If this OJI program is anything like last year’s, they will cover what they’ve referred to as “The 4 P’s: People, Policies, Process, and Procedures.” So, let’s break them down.
People
The federal judiciary is not sending their best people to prevent judges from sexually harassing law clerks.
The Office of Judicial Integrity appears to be one person. An office ostensibly tasked with overseeing the entire federal judiciary’s law clerk issues in 94 district courts and 13 federal circuit courts, for more than 1,000 federal judges, each of whom supervise between two and four law clerks annually (several thousand clerks total), should be more robustly staffed.
Most federal circuits have a Director of Workplace Relations (the 8th and 10th circuits share one, though there are enough issues that every circuit needs its own DWR). And every court has at least one EDR coordinator.
Some mistreated clerks turn to circuit DWR for “informal advice,” the most-utilized aspect of the EDR Plan. Unfortunately, DWRs and EDR coordinators do not possess the necessary formal training on human resources, employee workplace issues, or antidiscrimination law, nor are they required to be licensed attorneys, even though they advise clerks on legal issues.
I’ve heard from clerks that judiciary points of contact dissuaded them from filing complaints against judges, advising that their allegations did not rise to the level of abusive conduct or that there were not enough co-clerk complainants for them to be successful, even though they are not qualified to make these determinations.
Policies
A mistreated clerk can file an EDR complaint, JC&D Act complaint, or both. EDR is a wholly internal dispute resolution mechanism that allegedly offers a modicum of redress for clerks, whereas the JC&D Act is the disciplinary process for judges who engage in misconduct.
EDR would be a toothless, sorry excuse for an option if it were one of several options available. For judiciary employees, this is their only option. EDR has been described by attorneys who represented clerks in the process as a “kangaroo court” that “lacks even the appearance of impartiality or due process.”
That’s why former federal public defender Caryn Devins Strickland is suing the federal judiciary right now for mishandling her sexual harassment complaint, alleging the EDR Plan violates her due process rights and is both facially unfair and unfair as applied to her.

[Extracted page text data]
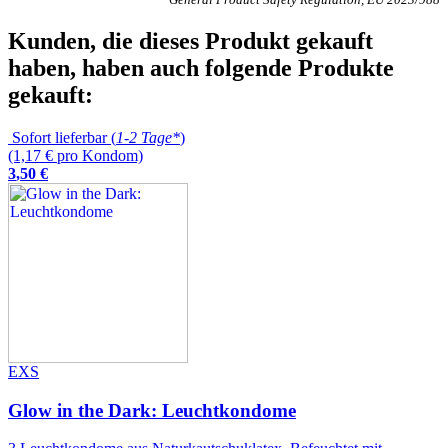
Kunden, die dieses Produkt gekauft
haben, haben auch folgende Produkte
gekauft:
Sofort lieferbar (
1-2 Tage*
)
(1,17 € pro Kondom)
3
,
50
€
EXS
Glow in the Dark: Leuchtkondome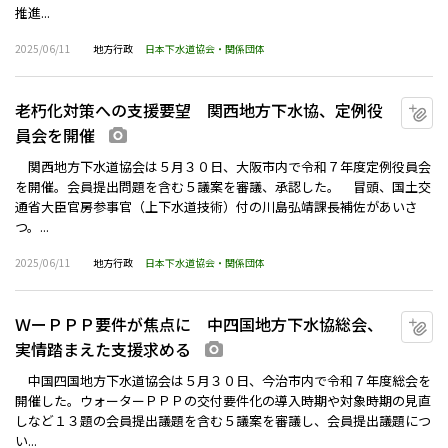
推進...
2025/06/11
地方行政
日本下水道協会・関係団体
老朽化対策への支援要望 関西地方下水協、定例役
マ
員会を開催
画像あり
関西地方下水道協会は５月３０日、大阪市内で令和７年度定例役員会
を開催。会員提出問題を含む５議案を審議、承認した。 冒頭、国土交
通省大臣官房参事官（上下水道技術）付の川島弘靖課長補佐があいさ
つ。...
2025/06/11
地方行政
日本下水道協会・関係団体
ＷーＰＰＰ要件が焦点に 中四国地方下水協総会、
マ
実情踏まえた支援求める
画像あり
中国四国地方下水道協会は５月３０日、今治市内で令和７年度総会を
開催した。ウォーターＰＰＰの交付要件化の導入時期や対象時期の見直
しなど１３題の会員提出議題を含む５議案を審議し、会員提出議題につ
い...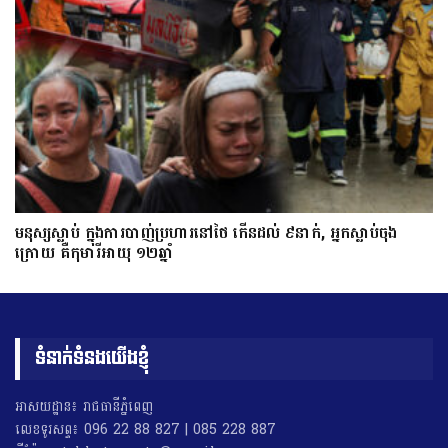
មនុស្សស្លាប់ ក្នុងការបាញ់ប្រហារនៅថៃ កើនដល់ ៩នាក់, អ្នកស្លាប់ចុង
ក្រោយ គឺកុមារីអាយុ ១២ឆ្នាំ
ទំនាក់ទំនងយើងខ្ញុំ
អាសយដ្ឋាន៖ រាជធានីភ្នំពេញ
លេខទូរសព្ទ៖ 096 22 88 827 | 085 228 887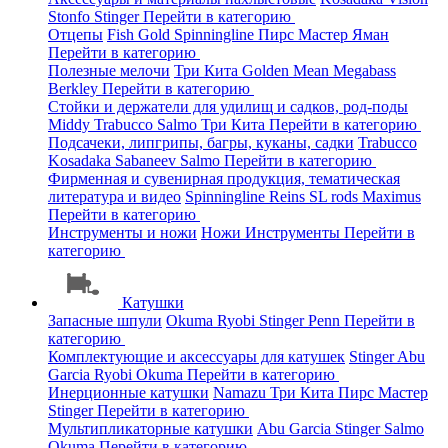
Stonfo
Stinger
Перейти в категорию
Отцепы
Fish Gold
Spinningline
Пирс Мастер
Яман
Перейти в категорию
Полезные мелочи
Три Кита
Golden Mean
Megabass
Berkley
Перейти в категорию
Стойки и держатели для удилищ и садков, род-поды
Middy
Trabucco
Salmo
Три Кита
Перейти в категорию
Подсачеки, липгрипы, багры, куканы, садки
Trabucco
Kosadaka
Sabaneev
Salmo
Перейти в категорию
Фирменная и сувенирная продукция, тематическая
литература и видео
Spinningline
Reins
SL rods
Maximus
Перейти в категорию
Инструменты и ножи
Ножи
Инструменты
Перейти в
категорию
Катушки
Запасные шпули
Okuma
Ryobi
Stinger
Penn
Перейти в
категорию
Комплектующие и аксессуары для катушек
Stinger
Abu
Garcia
Ryobi
Okuma
Перейти в категорию
Инерционные катушки
Namazu
Три Кита
Пирс Мастер
Stinger
Перейти в категорию
Мультипликаторные катушки
Abu Garcia
Stinger
Salmo
Okuma
Перейти в категорию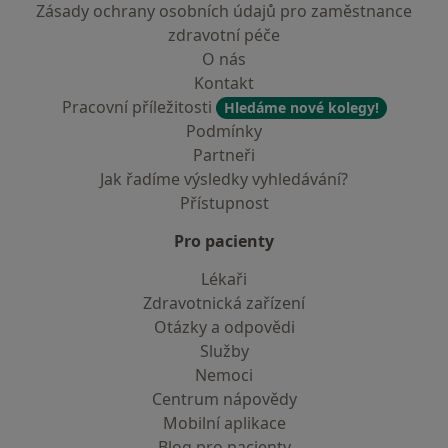
Zásady ochrany osobních údajů pro zaměstnance
zdravotní péče
O nás
Kontakt
Pracovní příležitosti
Hledáme nové kolegy!
Podmínky
Partneři
Jak řadíme výsledky vyhledávání?
Přístupnost
Pro pacienty
Lékaři
Zdravotnická zařízení
Otázky a odpovědi
Služby
Nemoci
Centrum nápovědy
Mobilní aplikace
Blog pro pacienty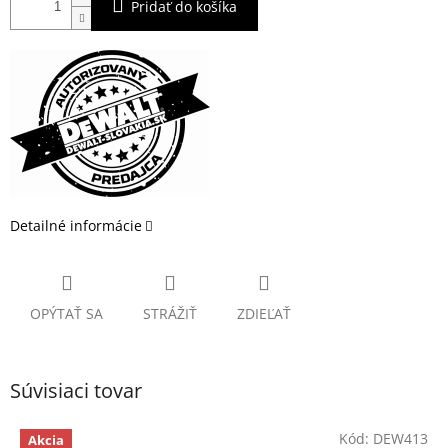
Pridať do košíka
Detailné informácie
OPÝTAŤ SA
STRÁŽIŤ
ZDIEĽAŤ
Súvisiaci tovar
Kód:
DEW413
Akcia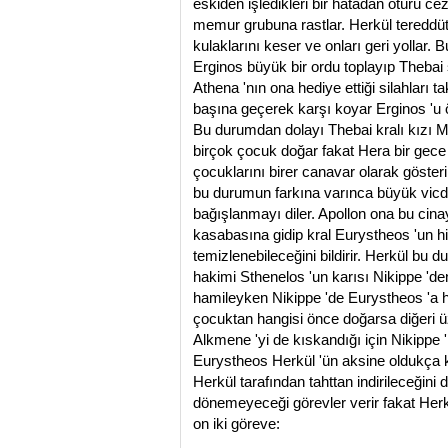
eskiden işledikleri bir hatadan ötürü ce
memur grubuna rastlar. Herkül tereddüt 
kulaklarını keser ve onları geri yolla
Erginos büyük bir ordu toplayıp Thebai 
Athena 'nın ona hediye ettiği silahları t
başına geçerek karşı koyar Erginos 'u 
Bu durumdan dolayı Thebai kralı kızı Meg
birçok çocuk doğar fakat Hera bir gece 
çocuklarını birer canavar olarak gösterir
bu durumun farkına varınca büyük vicd
bağışlanmayı diler. Apollon ona bu cinay
kasabasına gidip kral Eurystheos 'un h
temizlenebileceğini bildirir. Herkül bu
hakimi Sthenelos 'un karısı Nikippe '
hamileyken Nikippe 'de Eurystheos 'a h
çocuktan hangisi önce doğarsa diğeri ü
Alkmene 'yi de kıskandığı için Nikippe
Eurystheos Herkül 'ün aksine oldukça k
Herkül tarafından tahttan indirileceği
dönemeyeceği görevler verir fakat Herk
on iki göreve: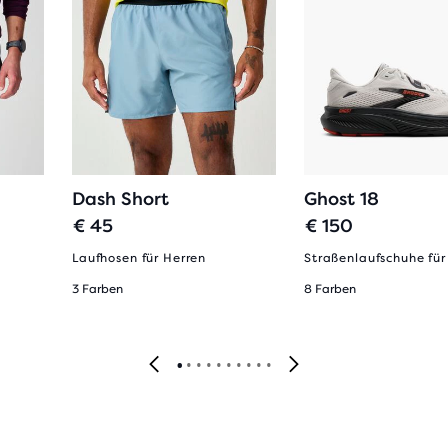
Dash Short
Ghost 18
€ 45
€ 150
Laufhosen für Herren
Straßenlaufschuhe für
3 Farben
8 Farben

**What you are asked to do**
According to the commentary on the federal judiciary's handling of harassment complaints, why should the Office of Judicial Integrity be more robustly staffed? Answer in one to three sentences.

**Answer for this exercise**
The office appears to be one person, yet it is tasked with overseeing law clerk issues across the entire federal judiciary. That covers 94 district courts and 13 federal circuit courts, more than 1,000 federal judges, and the several thousand clerks they supervise.